Tuesday, January 06, 2009

New Year's Resolution

Couldn't sleep last night, so I dug around the bedroom looking for a book that might help slow down my head. I got a Mary Oliver for Christmas -- "The Truro Bear and Other Adventures" which is a selection of old poems and prose with some new material. There was very little left to finish, and I moved from that to Seamus Heaney. It's been a long time since I've read him. Wonderful to read the two of them back to back.

They both write poetry grounded very much in experience. Something like Frost. Full of detail. Hyper-real. Mary Oliver always makes me want to go to the ocean. Seamus Heaney makes me think of history and home. Mary Oliver is all epiphany and wonder and gratitude. Heaney is weatherbeaten, dirt-under-the-fingernails, blue-collar. Oliver is goldenrod and owls and clear brooks. Heaney is potatoes and cast iron stoves and callused hands.

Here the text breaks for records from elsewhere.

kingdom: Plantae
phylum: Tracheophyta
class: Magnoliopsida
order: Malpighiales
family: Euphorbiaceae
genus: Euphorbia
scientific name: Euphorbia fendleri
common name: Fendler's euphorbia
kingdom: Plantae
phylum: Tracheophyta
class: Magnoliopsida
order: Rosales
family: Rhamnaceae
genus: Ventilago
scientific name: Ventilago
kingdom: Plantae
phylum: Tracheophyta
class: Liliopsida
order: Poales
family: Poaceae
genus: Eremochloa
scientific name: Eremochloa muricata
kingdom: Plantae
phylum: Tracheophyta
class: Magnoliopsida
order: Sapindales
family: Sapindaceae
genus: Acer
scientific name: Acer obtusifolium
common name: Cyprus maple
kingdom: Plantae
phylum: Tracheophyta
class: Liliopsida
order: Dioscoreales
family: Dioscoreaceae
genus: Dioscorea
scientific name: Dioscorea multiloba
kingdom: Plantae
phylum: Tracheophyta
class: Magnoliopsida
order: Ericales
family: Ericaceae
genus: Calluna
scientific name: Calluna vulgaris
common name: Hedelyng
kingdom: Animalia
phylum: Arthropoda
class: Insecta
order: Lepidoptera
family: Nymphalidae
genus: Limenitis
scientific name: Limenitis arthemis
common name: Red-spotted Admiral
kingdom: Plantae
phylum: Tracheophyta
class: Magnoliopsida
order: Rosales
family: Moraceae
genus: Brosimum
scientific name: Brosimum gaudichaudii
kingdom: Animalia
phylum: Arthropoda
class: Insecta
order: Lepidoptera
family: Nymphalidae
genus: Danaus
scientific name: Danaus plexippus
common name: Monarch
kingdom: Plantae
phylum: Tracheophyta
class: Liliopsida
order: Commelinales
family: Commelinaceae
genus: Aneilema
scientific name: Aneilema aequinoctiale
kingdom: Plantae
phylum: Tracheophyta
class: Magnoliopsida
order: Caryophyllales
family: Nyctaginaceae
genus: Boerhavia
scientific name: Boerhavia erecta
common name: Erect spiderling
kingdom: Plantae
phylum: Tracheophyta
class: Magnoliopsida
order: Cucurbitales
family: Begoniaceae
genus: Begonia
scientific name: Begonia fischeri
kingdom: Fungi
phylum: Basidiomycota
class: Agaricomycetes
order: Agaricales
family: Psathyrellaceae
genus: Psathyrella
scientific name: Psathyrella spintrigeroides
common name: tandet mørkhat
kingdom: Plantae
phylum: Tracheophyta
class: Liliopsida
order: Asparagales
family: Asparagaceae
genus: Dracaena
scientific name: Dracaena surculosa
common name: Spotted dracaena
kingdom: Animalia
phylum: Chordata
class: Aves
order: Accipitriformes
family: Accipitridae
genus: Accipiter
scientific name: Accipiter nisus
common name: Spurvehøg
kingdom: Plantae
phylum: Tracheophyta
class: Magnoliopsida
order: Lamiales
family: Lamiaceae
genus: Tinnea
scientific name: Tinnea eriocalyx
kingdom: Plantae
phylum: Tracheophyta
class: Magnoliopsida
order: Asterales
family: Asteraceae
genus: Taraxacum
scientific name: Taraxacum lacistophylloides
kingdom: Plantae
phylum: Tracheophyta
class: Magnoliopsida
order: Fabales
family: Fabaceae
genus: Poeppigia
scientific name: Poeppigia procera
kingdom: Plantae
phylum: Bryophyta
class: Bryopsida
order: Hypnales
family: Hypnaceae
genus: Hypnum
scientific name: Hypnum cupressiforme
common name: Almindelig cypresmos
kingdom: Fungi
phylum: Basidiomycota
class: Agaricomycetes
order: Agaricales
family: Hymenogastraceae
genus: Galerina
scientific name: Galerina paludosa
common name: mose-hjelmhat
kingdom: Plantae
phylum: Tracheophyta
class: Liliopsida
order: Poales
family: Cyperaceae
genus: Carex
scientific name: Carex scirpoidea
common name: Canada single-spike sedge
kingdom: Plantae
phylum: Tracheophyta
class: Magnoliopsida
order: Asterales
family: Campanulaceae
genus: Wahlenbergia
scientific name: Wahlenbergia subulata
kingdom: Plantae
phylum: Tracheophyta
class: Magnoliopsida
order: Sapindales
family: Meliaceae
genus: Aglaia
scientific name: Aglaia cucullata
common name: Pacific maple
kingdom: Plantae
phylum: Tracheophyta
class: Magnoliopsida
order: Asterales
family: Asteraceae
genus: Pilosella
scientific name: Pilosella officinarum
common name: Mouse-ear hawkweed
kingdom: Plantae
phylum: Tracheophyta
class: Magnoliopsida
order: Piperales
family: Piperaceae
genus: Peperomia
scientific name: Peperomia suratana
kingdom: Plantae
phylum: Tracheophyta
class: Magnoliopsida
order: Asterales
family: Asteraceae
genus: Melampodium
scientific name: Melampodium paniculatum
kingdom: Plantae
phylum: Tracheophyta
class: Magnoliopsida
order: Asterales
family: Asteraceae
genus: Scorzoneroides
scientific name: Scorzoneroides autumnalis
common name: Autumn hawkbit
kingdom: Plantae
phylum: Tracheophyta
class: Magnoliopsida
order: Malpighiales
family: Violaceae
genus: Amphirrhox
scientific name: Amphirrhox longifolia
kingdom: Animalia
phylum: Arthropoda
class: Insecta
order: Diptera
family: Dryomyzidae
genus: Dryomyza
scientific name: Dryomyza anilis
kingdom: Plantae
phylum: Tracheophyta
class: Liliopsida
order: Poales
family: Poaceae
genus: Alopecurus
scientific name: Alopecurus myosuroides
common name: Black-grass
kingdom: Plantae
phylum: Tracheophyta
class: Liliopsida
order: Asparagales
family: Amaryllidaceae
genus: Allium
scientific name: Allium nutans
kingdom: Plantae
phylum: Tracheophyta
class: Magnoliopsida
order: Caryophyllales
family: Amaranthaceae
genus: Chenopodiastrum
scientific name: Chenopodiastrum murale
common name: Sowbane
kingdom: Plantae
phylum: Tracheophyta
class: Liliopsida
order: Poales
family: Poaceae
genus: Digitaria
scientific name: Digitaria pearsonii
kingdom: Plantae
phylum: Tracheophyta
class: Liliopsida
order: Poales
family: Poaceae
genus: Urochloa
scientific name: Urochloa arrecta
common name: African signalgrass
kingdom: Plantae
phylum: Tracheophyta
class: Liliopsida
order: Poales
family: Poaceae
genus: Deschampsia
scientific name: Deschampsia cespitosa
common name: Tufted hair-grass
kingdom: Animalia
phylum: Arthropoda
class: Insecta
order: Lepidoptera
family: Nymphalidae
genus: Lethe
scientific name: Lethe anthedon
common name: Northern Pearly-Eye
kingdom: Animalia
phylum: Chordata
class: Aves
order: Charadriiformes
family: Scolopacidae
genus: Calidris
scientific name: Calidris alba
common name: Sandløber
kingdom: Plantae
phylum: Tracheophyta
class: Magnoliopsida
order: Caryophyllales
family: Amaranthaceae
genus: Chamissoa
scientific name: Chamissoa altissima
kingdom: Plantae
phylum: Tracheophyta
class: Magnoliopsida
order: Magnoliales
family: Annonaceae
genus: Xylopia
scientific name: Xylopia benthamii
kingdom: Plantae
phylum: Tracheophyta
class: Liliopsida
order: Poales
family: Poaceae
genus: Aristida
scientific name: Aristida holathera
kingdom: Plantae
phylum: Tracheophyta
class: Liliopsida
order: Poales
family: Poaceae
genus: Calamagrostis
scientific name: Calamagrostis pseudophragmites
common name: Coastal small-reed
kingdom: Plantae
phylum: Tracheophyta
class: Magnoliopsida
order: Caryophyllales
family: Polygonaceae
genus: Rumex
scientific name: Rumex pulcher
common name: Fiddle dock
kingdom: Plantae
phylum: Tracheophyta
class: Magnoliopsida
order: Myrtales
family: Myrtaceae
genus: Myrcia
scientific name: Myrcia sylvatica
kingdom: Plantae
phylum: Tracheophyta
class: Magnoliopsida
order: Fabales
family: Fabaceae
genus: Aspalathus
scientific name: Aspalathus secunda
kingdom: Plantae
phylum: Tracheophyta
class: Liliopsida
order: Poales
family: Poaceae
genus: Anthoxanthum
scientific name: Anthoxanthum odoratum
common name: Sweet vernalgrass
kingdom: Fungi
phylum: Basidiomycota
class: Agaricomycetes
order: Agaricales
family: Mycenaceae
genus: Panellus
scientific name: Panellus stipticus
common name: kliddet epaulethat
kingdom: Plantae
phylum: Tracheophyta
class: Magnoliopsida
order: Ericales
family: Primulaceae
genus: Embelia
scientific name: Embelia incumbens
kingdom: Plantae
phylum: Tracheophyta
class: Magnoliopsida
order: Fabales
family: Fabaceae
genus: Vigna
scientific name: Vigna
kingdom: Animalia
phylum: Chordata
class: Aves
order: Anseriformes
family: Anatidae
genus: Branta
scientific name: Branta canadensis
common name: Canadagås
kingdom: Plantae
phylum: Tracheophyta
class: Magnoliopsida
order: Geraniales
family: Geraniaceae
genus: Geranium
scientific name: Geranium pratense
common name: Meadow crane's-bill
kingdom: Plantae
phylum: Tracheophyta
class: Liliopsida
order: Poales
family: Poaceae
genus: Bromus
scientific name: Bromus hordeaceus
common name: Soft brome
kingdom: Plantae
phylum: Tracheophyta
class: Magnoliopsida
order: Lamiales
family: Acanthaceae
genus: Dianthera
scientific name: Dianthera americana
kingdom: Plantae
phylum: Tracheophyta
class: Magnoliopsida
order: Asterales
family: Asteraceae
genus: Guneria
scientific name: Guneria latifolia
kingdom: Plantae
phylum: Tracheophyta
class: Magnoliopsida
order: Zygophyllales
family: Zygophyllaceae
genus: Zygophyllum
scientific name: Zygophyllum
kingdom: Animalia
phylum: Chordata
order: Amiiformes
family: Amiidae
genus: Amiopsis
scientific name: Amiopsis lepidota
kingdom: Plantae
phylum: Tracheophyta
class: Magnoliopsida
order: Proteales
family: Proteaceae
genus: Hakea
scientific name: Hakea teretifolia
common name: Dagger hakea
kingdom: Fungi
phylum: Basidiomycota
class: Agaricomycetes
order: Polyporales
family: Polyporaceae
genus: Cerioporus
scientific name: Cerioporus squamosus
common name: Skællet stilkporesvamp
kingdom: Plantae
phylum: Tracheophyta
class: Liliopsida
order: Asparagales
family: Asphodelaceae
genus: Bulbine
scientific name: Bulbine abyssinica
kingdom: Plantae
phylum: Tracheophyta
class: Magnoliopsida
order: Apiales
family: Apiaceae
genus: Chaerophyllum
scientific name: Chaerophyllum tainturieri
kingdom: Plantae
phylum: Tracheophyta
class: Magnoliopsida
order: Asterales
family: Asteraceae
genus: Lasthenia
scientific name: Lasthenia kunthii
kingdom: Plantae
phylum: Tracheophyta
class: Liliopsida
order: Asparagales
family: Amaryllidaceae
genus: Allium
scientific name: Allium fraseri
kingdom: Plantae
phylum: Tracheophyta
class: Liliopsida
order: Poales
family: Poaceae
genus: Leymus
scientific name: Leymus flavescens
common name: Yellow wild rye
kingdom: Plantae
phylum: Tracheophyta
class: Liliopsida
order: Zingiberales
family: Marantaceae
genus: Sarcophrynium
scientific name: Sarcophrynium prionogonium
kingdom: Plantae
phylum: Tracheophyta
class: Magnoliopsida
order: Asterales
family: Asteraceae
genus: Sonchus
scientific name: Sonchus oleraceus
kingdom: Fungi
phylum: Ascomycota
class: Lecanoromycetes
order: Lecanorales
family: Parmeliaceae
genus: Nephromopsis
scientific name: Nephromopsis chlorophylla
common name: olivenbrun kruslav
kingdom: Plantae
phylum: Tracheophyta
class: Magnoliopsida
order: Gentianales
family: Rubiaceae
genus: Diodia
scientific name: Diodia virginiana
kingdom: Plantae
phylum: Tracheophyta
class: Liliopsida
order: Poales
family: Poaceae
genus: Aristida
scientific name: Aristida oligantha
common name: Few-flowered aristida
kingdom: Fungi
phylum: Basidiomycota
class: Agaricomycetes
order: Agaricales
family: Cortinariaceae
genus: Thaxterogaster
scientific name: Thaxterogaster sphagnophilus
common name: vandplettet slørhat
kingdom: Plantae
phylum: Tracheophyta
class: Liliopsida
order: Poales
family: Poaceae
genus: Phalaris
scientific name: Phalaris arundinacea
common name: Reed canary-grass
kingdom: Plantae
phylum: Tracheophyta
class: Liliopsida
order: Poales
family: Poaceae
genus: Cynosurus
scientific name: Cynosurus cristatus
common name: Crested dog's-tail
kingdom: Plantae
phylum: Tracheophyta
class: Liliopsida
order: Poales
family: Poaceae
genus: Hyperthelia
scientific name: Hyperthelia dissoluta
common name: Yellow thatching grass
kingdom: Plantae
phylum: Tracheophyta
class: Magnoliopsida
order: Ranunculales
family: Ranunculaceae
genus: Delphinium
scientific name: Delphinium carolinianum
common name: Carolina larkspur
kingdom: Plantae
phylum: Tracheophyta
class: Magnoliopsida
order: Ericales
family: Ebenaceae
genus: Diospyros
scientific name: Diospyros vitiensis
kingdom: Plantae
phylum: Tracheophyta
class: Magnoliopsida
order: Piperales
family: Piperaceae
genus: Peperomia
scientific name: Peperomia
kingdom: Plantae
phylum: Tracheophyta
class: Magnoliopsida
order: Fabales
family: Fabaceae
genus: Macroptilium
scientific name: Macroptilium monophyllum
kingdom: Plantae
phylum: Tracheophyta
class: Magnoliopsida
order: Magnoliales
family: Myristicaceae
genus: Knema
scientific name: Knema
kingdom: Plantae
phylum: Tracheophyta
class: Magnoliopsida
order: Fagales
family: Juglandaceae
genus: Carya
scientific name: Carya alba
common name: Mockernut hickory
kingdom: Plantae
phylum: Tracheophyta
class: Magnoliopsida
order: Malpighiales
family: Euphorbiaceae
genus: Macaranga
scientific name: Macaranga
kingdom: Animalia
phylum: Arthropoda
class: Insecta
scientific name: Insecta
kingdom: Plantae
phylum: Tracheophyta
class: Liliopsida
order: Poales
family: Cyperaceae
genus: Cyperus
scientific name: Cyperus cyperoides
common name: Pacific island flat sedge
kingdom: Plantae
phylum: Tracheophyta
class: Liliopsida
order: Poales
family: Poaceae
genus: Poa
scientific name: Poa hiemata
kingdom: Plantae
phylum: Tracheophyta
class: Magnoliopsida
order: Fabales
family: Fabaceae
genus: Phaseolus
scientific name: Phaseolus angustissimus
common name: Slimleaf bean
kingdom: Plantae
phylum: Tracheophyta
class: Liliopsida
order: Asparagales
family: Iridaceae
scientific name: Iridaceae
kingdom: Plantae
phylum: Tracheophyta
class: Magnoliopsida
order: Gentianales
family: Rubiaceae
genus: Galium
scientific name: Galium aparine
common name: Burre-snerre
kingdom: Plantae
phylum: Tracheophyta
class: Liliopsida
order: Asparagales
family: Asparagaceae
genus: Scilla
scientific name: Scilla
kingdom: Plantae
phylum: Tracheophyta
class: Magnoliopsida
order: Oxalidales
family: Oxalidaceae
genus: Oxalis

They both take me back to my childhood. Watching my father slowly fill the dooryard up with chopped wood. The impossible lightness of a swinging stall door. The warmth of hay. The cold of a dog's nose. Rusting pails and mossy stone walls and cinnamon spicey flowers. The angry bite of a wood stove on a lazy hand. The mysteries of insects, the unpredictability of cats, the strangeness of a goat's eyes, the mute dullness of a sheep.

It makes me sad for my own kids, that they don't have that kind of a playground, that forty-acre chemistry set and clubhouse. I wonder all the time what they'll remember of their own childhood. I know that some of my own strongest memories are of single vanishing moments. It's not the average of the experience that is burned into the mind, but the extremes. Not the rules, but the exceptions.